**作業課題 A**
記録のうち、「一部書類の持参が不要に」を含む行から記録の最後の行までを、両端も含めてそのまま書き写しなさい。画像は解答に含めないこと。
-.-.-
思考の道場

答えのない、問いのまわりをぐるぐると。

語りえぬことについて語る。ドーナツの穴について。

ウィーンなう。

 
なうという語尾がラインとかで照れずに使えるようになったのは最近のことです。よく考えるとそっちの方が恥ずかしい。それくらいなうは個人的難易度の高い語尾でした。
 
ウィーンにいると、夜にオペラとかコンサートとかに行くのが半分義務化している(レベル高くてプログラム豊富で安いため。ちゃっかり音楽の都というフレーズにのっかってます)。
 
だからオペラコンサートに行かない夜は、逆にとっても優雅な夜のような錯覚に陥る。
ひいひい言って立ち見で3ユーロとかで数時間立ちっぱなしだからですね。
高い席買って座ればいいのに立ち見があるとそれができない。悲しい。
 
というわけで今日はそんな「優雅な夜」なのでブログをするする書いています。
 
今回は語りえぬことを語るということについて。
 
私は答えのない問いについてぐるぐる考えるのが好きだ。
好きというか、気づいたらやってしまっている。信じるって何だろうとかデジタルな境界線とか曖昧さとか、カフカの作品の未完成さとその完全性とか。
 
こうやって並べてみるとちょっとコムズカシイこと(安心感を感じるみたいになっちゃった)考えているようなイメージになるけれど、コムズカシイのではなくて抽象的だったりメタファー度が高かったりするだけです。具体的な話しててもすぐ抽象的なふわっとした話に持っていっちゃう、良くも悪くも。
 
さてそんな私ですが、もちろん語れないこともあります。
 
語れないってどういうことか。
 
私の場合それは上手く言語化できないことであり、かつ最も言語化したいことです。
 
言語化したいということは、語りえぬことについて知りたい理解したいという想いと、それを凌駕して、誰かに伝えたいという想いがあるということです。
 
具体的(でもないけれど)に言うと私の場合それは「わからないことをわからないまま抱えて生きていくこと」についてです。
 
ただ上手く、真正面から語ることができません。手を替え品を替え、芸術論と結びつけてみたり、小説読んだりブログ書いたりしています。
 
きっと私が伝えたいと思うのは、経験的直感的に大事なテーマだからでしょう。ただ言語化できない。言語化できないゆえ、ひとに上手く伝えられないのです。
-.-.-
**作業課題 B**
語りえぬことについてのブログ文章を、最後の文の後から書き継ぎなさい。
-.-.-
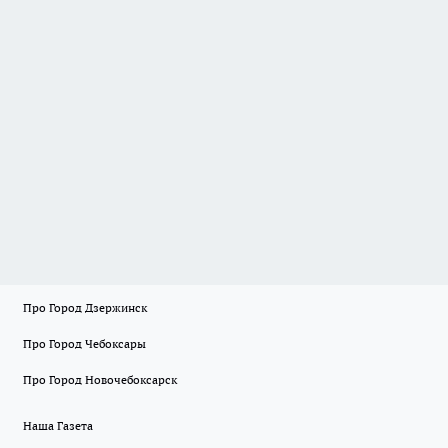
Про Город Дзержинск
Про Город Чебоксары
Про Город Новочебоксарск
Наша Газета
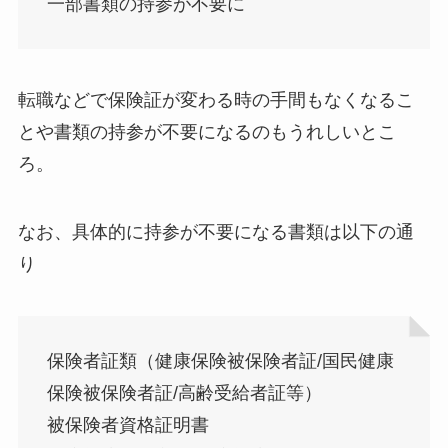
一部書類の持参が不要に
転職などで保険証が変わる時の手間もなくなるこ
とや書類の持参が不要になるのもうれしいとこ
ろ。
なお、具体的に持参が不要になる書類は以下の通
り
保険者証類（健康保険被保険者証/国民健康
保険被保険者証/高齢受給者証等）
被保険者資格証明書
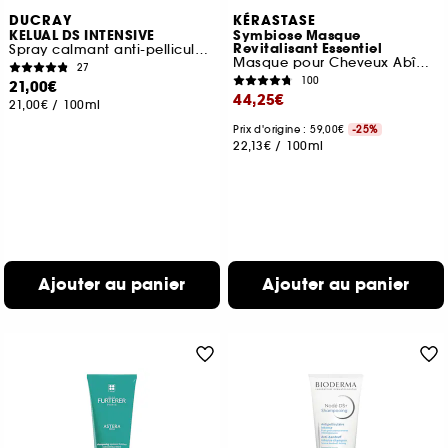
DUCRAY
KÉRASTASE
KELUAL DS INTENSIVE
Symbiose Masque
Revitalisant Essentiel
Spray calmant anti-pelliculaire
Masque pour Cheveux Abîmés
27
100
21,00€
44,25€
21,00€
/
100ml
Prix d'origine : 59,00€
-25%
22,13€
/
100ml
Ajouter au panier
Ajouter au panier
-.-.-
**出力結果 A**
一部書類の持参が不要に
転職などで保険証が変わる時の手間もなくなるこ
とや書類の持参が不要になるのもうれしいとこ
ろ。
なお、具体的に持参が不要になる書類は以下の通
り
保険者証類（健康保険被保険者証/国民健康
保険被保険者証/高齢受給者証等）
被保険者資格証明書
DUCRAY
KÉRASTASE
KELUAL DS INTENSIVE
Symbiose Masque
Revitalisant Essentiel
Spray calmant anti-pelliculaire
Masque pour Cheveux Abîmés
27
100
21,00€
44,25€
21,00€
/
100ml
Prix d'origine : 59,00€
-25%
22,13€
/
100ml
Ajouter au panier
Ajouter au panier

**出力結果 B**
 
だから、私は名指せない「それ」の周りをぐるぐるまわっている。
 
全く別のことに興味を持っているようでいて、その実名指せない「それ」があることによって結びついていることがあります。
 
というか、そもそも名指せない「それ」があることすら、気づきませんでした。気づけたのは、自分の中でひっかかるキーワードや考え、テーマ等を集めて並べてみたから。
 
名指せないそれは、トラウマとか深いコンプレックスのように(というとネガティヴだけれど)、自分の奥深くの暗がりに眠っているんだと思います。私にとってはそれはきっと具体的な経験の積み重ねによってできたものなんだろうけれど、その具体的な経験を思い出すことはできません。心の原風景みたいなものです。
 
こんな抽象的なことを考えていたら、ふとドーナツが頭に浮かんできました。
 
ドーナツって、真ん中に穴がありますよね。あの穴って、もちろん食べられない。でもあの穴があるからドーナツ足り得ている。
 
語りえぬものについて語るということは、ドーナツを食べるという行為に似ているんじゃないかなと思います。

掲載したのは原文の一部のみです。